ST. PAUL-Minnesota no longer has a backlog of elder-abuse allegations that need to be investigated.
The Minnesota Department of Health announced Wednesday that state officials have finished investigating 826 cases of abuse of seniors and vulnerable adults. Investigators substantiated allegations in 30 percent of those cases.
The investigations were part of a backlog of 2,231 reports of abuse and neglect the state faced in January.
What remains unclear is the final outcome of the cases where investigators found merit in the allegations. A Department of Health spokesman said it takes time for cases to be resolved because they are often referred to other agencies, such as the state Board of Nursing.
Jan Malcolm, who was appointed to lead the Department of Health in the midst of the backlog, said teamwork between her agency's Office of Health Facility Complaints and the state Department of Human Services improved the state's response to complaints.
The state receives about 400 complaints each week and has received 12,849 since the beginning of 2018.

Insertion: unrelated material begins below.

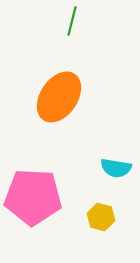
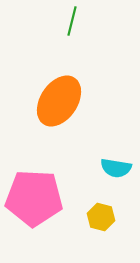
orange ellipse: moved 4 px down
pink pentagon: moved 1 px right, 1 px down
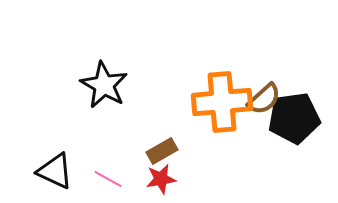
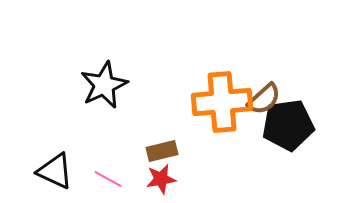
black star: rotated 18 degrees clockwise
black pentagon: moved 6 px left, 7 px down
brown rectangle: rotated 16 degrees clockwise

"Due to hard work and an aggressive quality improvement process, we are in a much better place to serve Minnesota's elders and families," Malcolm said in a statement announcing the clearing of the backlog. She added the department continues to work to improve its response to complaints and to address the underlying factors that lead to abuse.
A call for help
Minnesota's backlog came to light in 2017 when state lawmakers learned many complaints of abuse of seniors and vulnerable adults were not being properly investigated. During the 2018 legislative session, family members gave emotional testimony of the maltreatment their loved ones faced at facilities that were supposed to be overseen by the state.

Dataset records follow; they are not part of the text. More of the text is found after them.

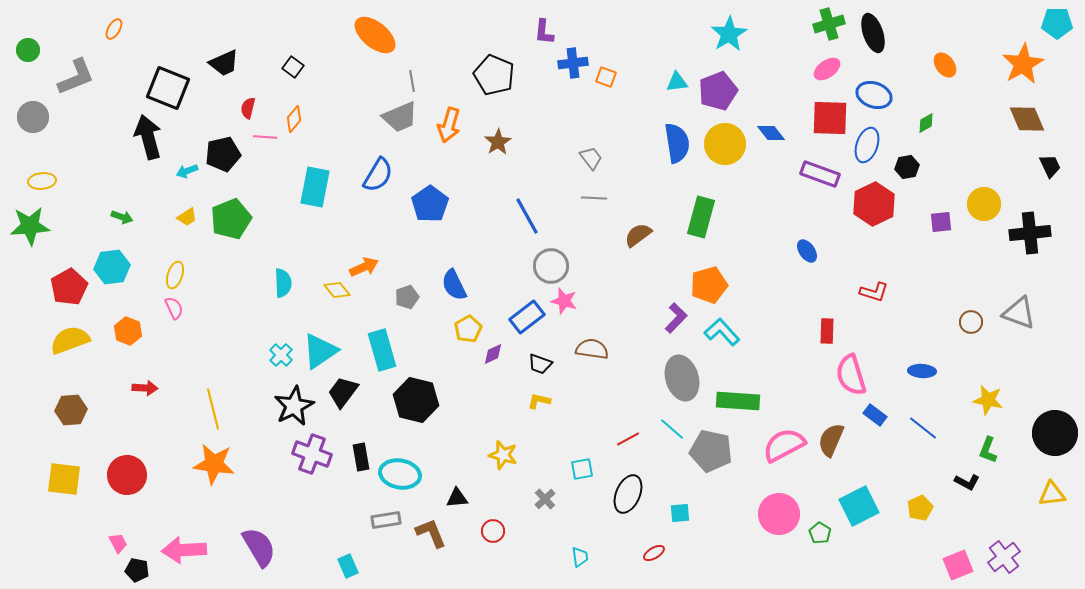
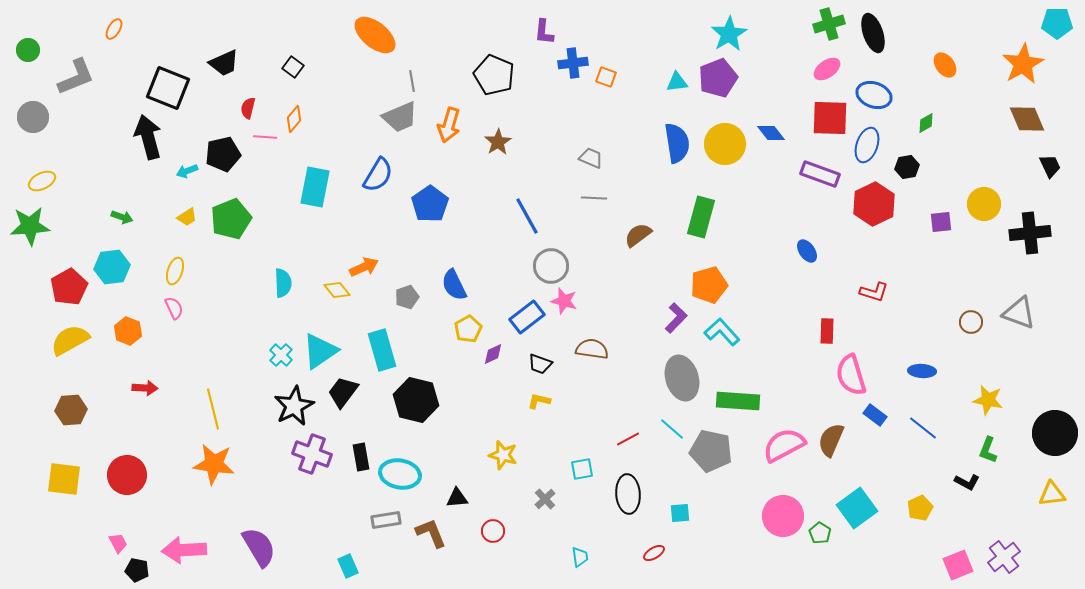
purple pentagon at (718, 91): moved 13 px up
gray trapezoid at (591, 158): rotated 30 degrees counterclockwise
yellow ellipse at (42, 181): rotated 20 degrees counterclockwise
yellow ellipse at (175, 275): moved 4 px up
yellow semicircle at (70, 340): rotated 9 degrees counterclockwise
black ellipse at (628, 494): rotated 27 degrees counterclockwise
cyan square at (859, 506): moved 2 px left, 2 px down; rotated 9 degrees counterclockwise
pink circle at (779, 514): moved 4 px right, 2 px down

But state lawmakers were unable to agree on meaningful reforms to improve protections for seniors and vulnerable adults. Changes approved by the Republican-controlled Legislature fell victim to Gov. Mark Dayton's veto of the sprawling budget bill they were included in.

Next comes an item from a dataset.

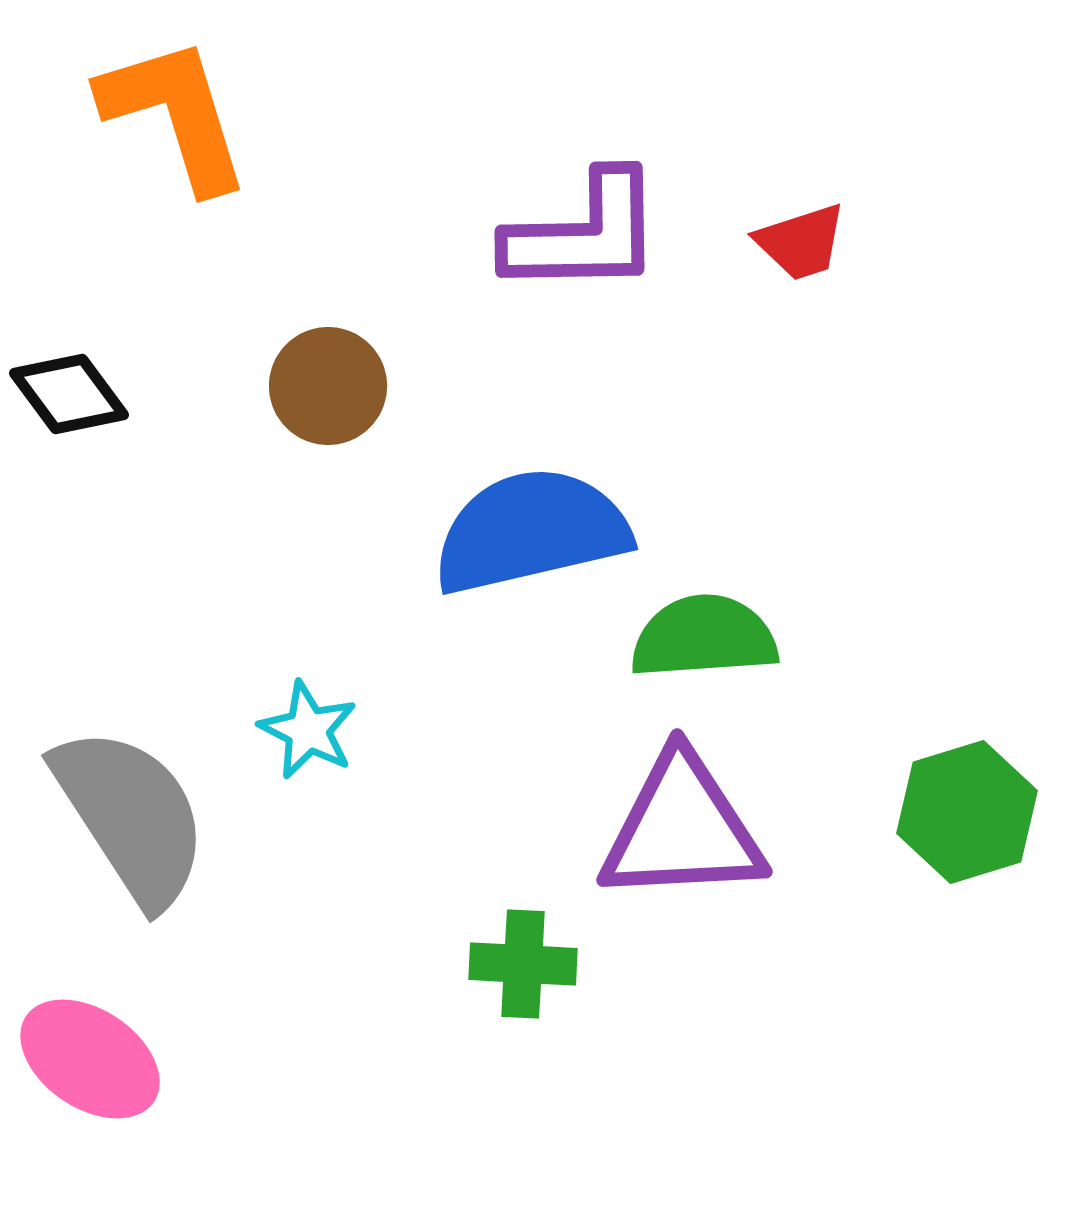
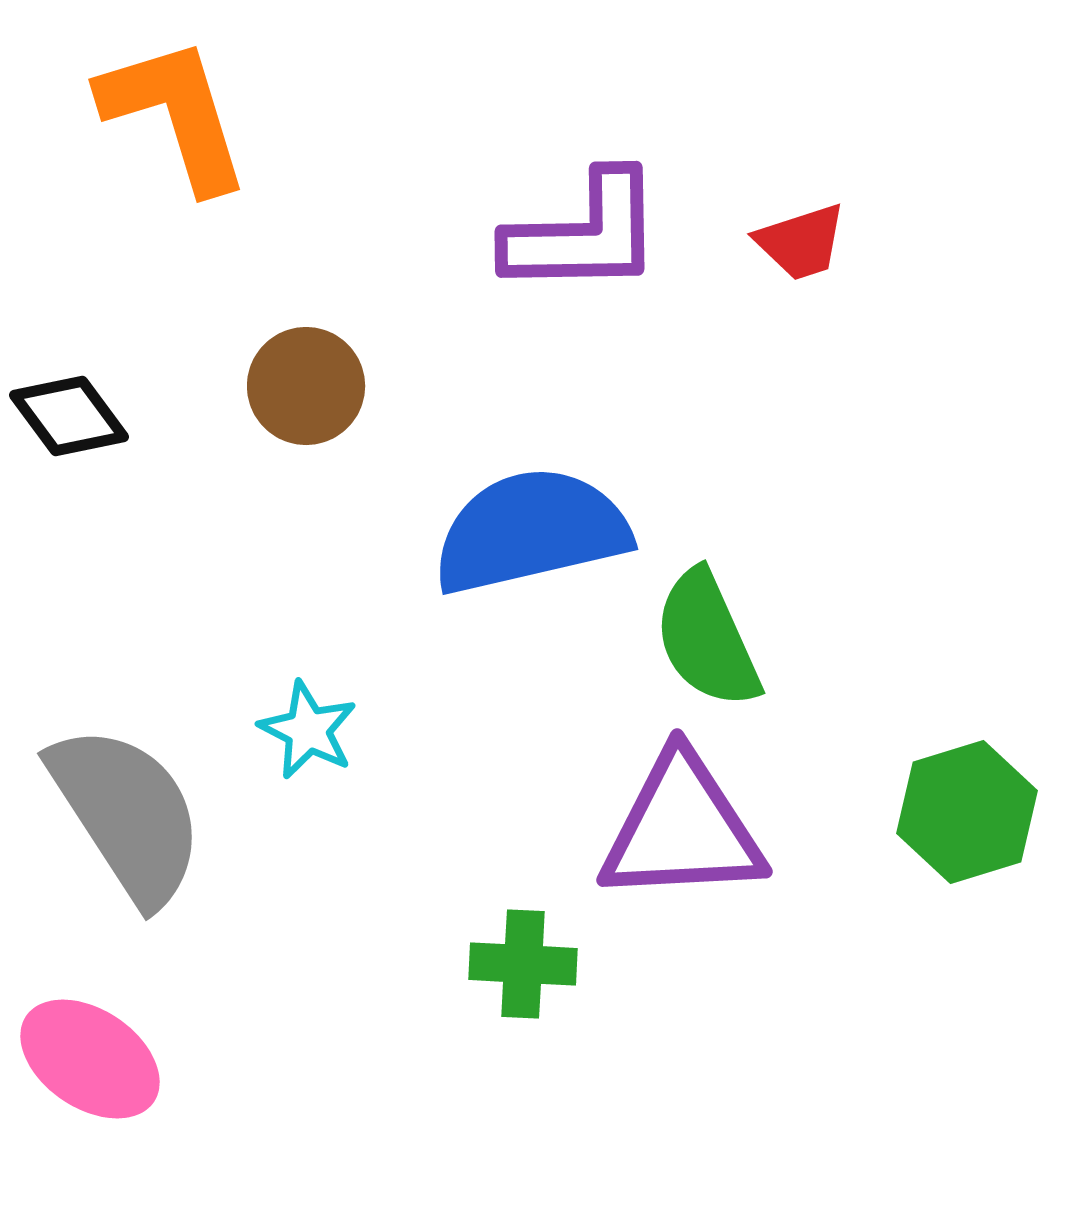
brown circle: moved 22 px left
black diamond: moved 22 px down
green semicircle: moved 3 px right, 2 px down; rotated 110 degrees counterclockwise
gray semicircle: moved 4 px left, 2 px up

Advocates for vulnerable adults criticized the proposed changes that did make it through the House and Senate, calling them a step backward, in many cases, from current law.
Emily Piper, Human Services commissioner, called clearing the backlog a milestone, but added that new regulations are needed.
"Much work remains, including needed legislation that will put safeguards in place to make sure Minnesotans are treated with dignity as they grow older and can no longer care for themselves," Piper said.
The Department of Health has implemented a new electronic system for documenting complaints that should improve how quickly cases are addressed and make it easier for families to follow up on allegations. They've also updated how the Office of Health Facility of Complaints investigates allegations.
A March inquiry by the state legislative auditor, a government watchdog, found poor leadership in the Office of Health Facility Complaints exacerbated the state's inability to properly investigate past allegations of elder abuse.